Изабелла ответила не сразу.
— Я по природе застенчивая, даже если и не кажусь такой, потому что много разговариваю, но я первая спросила, ты разрушал дома?
— Я сам — нет, сказал мужчина, и мои солдаты тоже не разрушали, моя военная задача была обеспечение мира, это не просто объяснить, хотя, мне бы хотелось сказать тебе одну вещь, которой тебя в школе обучать не станут — по большому счету в мире есть два типа людей, одни, согласно своему ремеслу, как твой отец, строят дома, а другие, моей профессии, их разрушают, и так продолжается веками, одни строят, другие разрушают, одни строят, другие разрушают, строят, разрушают, строят, разрушают, получается как-то скучно, тебе не кажется?
— Очень скучно — ответила Изабелла, и на самом деле, было бы совсем скучно, если бы не было идеалов, но, к счастью, идеалы есть.
— Конечно, подтвердил мужчина, к счастью, в истории есть идеалы, тебе это кто сказал — президент или учительница?
Казалось, Изабелла задумалась.
— Пожалуй сейчас не помню, кто именно нам это объяснял.
— Наверное президент, когда говорил про вклады, сказал мужчина, и что же ты мне можешь сказать про идеалы?

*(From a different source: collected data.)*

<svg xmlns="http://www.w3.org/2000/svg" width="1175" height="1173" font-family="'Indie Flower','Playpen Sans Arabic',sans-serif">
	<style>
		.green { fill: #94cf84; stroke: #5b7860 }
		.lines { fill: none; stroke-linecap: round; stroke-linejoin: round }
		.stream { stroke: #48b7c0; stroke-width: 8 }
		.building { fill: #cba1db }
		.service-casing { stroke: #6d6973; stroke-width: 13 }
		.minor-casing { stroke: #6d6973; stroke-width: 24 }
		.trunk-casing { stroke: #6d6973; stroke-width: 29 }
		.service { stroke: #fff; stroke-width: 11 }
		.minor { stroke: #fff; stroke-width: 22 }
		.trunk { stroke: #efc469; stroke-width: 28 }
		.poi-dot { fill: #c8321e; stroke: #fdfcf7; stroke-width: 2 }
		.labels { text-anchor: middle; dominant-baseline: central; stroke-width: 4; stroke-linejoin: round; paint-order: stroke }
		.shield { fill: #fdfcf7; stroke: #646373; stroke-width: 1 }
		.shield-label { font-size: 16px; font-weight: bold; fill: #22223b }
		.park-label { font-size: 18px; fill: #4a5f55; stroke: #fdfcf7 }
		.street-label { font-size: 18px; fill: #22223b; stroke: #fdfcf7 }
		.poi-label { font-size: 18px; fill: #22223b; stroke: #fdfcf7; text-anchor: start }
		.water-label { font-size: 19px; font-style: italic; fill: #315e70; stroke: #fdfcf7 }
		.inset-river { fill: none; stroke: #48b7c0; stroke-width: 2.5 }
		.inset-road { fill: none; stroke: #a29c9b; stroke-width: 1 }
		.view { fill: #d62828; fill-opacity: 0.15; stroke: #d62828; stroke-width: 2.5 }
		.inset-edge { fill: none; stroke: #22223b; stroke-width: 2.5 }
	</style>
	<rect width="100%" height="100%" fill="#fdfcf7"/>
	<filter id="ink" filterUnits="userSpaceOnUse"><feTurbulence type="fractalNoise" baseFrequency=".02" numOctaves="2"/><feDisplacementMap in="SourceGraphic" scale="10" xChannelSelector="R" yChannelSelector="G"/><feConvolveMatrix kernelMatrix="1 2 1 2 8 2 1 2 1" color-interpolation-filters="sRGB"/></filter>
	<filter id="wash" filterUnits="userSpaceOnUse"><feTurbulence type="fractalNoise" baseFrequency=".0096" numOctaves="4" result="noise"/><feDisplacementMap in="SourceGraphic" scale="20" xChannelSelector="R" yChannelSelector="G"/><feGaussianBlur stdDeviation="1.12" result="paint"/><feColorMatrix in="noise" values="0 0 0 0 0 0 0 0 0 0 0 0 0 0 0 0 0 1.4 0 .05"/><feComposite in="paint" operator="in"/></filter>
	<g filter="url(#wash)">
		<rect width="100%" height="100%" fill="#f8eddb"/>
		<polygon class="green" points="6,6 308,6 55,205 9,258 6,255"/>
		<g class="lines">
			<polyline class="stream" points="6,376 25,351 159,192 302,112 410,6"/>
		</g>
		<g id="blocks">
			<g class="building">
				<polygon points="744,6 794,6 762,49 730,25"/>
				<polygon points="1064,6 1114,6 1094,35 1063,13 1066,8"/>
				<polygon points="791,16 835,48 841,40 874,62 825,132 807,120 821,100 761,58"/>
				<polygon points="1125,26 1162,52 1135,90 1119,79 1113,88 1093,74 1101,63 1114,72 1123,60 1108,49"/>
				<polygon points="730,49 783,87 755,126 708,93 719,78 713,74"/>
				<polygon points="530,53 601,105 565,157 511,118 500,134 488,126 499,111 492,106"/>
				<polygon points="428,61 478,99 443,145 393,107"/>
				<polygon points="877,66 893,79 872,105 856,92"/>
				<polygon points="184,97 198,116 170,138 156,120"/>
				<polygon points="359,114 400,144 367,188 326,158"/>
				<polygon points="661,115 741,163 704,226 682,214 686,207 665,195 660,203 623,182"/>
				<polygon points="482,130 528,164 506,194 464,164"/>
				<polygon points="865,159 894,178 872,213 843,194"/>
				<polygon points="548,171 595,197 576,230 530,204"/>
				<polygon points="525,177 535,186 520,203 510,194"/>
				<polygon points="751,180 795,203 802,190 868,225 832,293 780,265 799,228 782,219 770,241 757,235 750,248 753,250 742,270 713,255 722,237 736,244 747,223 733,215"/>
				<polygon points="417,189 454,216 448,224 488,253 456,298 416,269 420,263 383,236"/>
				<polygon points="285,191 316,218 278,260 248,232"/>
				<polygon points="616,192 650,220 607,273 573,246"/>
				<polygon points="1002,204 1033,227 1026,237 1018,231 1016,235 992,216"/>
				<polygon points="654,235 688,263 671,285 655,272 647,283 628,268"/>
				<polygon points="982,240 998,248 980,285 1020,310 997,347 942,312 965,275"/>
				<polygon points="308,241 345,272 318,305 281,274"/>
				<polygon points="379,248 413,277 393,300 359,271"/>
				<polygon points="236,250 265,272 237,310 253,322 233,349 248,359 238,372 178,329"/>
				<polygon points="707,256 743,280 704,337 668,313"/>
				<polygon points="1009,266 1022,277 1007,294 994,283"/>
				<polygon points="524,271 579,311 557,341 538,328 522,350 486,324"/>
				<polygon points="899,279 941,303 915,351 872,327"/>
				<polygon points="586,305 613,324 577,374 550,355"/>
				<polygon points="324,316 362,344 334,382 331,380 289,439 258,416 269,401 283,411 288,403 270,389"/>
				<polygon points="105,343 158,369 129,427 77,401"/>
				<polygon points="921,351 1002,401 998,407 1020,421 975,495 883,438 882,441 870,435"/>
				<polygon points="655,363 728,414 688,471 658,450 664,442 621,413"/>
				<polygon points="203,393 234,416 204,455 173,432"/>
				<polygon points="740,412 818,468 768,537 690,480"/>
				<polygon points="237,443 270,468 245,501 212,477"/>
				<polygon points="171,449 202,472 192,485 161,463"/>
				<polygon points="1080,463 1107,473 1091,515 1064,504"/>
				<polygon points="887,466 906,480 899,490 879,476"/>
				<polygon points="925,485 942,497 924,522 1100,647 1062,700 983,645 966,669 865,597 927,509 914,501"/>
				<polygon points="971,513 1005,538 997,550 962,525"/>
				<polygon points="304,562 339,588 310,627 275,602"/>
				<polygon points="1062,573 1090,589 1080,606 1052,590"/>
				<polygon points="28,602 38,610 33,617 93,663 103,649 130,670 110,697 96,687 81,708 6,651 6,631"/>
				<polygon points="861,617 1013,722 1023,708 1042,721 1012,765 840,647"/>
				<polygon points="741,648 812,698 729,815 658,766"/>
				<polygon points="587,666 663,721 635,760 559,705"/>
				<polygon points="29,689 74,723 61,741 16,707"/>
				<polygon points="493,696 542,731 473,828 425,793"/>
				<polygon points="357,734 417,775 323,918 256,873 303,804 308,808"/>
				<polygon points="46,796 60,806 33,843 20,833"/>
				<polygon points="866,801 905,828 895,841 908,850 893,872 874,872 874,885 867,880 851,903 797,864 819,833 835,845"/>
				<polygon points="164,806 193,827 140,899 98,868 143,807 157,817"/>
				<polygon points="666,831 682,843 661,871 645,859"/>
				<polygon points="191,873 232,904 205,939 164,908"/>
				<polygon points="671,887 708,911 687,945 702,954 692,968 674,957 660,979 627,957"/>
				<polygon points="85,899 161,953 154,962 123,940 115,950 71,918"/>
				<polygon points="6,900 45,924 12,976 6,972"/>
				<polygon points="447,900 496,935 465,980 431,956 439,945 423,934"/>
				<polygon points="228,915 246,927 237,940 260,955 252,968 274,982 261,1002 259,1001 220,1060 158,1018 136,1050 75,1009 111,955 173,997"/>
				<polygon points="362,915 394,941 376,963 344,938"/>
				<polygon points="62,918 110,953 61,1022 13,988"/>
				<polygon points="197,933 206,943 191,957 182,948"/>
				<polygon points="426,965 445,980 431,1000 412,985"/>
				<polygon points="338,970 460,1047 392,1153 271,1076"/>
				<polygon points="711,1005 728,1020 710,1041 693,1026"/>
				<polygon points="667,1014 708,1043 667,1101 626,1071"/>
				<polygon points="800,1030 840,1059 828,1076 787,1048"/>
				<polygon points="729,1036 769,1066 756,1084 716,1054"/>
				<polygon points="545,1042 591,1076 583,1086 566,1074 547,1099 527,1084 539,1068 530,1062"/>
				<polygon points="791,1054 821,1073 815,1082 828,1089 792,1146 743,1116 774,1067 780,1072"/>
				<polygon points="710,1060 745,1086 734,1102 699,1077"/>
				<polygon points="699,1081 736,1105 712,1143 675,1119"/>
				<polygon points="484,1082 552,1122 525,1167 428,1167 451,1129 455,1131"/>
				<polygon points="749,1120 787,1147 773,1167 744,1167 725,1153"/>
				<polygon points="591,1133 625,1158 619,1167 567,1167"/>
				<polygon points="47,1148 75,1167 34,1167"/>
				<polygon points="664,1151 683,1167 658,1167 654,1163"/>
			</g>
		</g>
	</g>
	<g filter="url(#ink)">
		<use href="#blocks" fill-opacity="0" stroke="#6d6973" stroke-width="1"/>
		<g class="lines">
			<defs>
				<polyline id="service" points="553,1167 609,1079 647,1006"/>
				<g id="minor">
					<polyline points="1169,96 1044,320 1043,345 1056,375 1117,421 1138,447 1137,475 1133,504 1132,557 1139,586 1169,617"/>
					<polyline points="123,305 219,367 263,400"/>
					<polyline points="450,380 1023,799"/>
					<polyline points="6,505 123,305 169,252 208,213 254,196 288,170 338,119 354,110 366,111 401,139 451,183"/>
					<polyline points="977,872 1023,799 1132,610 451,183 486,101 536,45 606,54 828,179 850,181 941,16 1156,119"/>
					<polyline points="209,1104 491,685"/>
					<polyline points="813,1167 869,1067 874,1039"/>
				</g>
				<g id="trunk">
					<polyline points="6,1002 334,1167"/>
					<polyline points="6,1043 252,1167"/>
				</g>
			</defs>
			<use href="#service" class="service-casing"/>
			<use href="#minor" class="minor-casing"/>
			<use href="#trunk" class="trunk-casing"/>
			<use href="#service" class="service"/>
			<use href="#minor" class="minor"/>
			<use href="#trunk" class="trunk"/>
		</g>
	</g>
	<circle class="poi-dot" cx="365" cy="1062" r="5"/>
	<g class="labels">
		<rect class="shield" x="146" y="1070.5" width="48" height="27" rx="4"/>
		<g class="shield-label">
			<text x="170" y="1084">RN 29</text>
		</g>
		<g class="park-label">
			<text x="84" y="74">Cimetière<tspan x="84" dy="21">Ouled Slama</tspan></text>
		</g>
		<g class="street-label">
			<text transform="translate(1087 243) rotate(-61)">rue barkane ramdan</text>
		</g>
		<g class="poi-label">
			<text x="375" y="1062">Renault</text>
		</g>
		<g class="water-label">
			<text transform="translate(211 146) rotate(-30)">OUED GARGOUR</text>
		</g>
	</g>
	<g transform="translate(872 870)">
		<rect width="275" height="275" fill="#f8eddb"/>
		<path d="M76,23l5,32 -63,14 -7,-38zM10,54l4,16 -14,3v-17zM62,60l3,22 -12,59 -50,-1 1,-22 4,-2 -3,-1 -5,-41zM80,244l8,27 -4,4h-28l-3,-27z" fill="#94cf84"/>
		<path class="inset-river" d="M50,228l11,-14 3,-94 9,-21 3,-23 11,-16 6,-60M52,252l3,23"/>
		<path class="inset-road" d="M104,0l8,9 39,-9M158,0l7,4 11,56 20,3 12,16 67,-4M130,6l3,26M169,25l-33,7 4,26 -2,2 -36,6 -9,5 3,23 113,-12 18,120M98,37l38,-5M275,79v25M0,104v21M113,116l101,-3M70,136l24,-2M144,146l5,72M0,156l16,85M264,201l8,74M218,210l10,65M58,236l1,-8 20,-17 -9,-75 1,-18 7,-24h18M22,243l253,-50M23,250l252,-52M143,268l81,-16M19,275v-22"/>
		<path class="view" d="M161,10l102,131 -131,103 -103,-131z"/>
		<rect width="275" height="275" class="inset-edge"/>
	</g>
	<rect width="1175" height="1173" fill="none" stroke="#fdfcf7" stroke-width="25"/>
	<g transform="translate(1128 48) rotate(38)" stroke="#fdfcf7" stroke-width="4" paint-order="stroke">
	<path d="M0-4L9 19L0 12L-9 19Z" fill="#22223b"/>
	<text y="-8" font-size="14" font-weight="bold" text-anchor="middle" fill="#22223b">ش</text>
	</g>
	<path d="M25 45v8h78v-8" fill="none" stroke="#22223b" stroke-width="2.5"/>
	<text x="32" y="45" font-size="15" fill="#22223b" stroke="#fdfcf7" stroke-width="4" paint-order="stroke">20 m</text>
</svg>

— Что их все уважают, когда в них верят, ответила Изабелла, например, идеал родины, хотя кто-то может быть и ошибается по молодости, но если по-настоящему верить в идеал, то это важно.
— А-а, сказал мужчина, это штука, над которой надо еще подумать, но сегодняшний день мне кажется для этого не слишком подходящим, очень жарко и море выглядит таким заманчивым.
— Тогда искупайся, стала подзадоривать его Изабелла.
— Как-то не хочется, ответил мужчина.
— А по-моему, если тебе не хочется, значит у тебя стресс, ты не представляешь себе, какое сильное отрицательное действие оказывает стресс на наше душевное состояние, я прочла об этом в книге, которую мама держит на своей прикроватной тумбочке, хочешь, я пойду и принесу тебе что-нибудь из гостиничного бара, что-нибудь, чтобы снять стресс? но только не Кока-Колу, от нее я отказываюсь.
— А вот это ты мне должна объяснить, обязательно должна объяснить, сказал мужчина.
— Потому что Кока-Кола и Макдональдс — это погибель для человечества, сказала Изабелла, в моей школе это все знают, даже дворники.
Мужчина порылся в сумке и достал еще одну таблетку.
— Что за штуку ты принимаешь? — воскликнула Изабелла.
— Мне прописали принимать лекарство по расписанию, сказал мужчина.
— По-моему все эти таблетки тебе только вред приносят, я совершенно в этом уверена, итальянцы съедают горы таблеток, об этом и по телевизору говорят, вместо самого главного — настраивать наш дух на положительную силу, которая есть во вселенной, поэтому некоторой еды и некоторых напитков следует избегать, поскольку они передают отрицательную энергию, я понятно объясняю?
— Изабел, можно я скажу тебе одну вещь совершенно конфиденциально?
Мужчина вытер лоб носовым платком. Он потел.
— Кока-Кола и Макдоналдс никогда никого не отправляли в Освенцим или другие лагеря уничтожения, о которых тебе рассказывали в школе, вместо того, чтобы думать об идеалах, ты об этом думала, Изабел?
— Но это были нацисты, возразила Изабелла, ужасные люди.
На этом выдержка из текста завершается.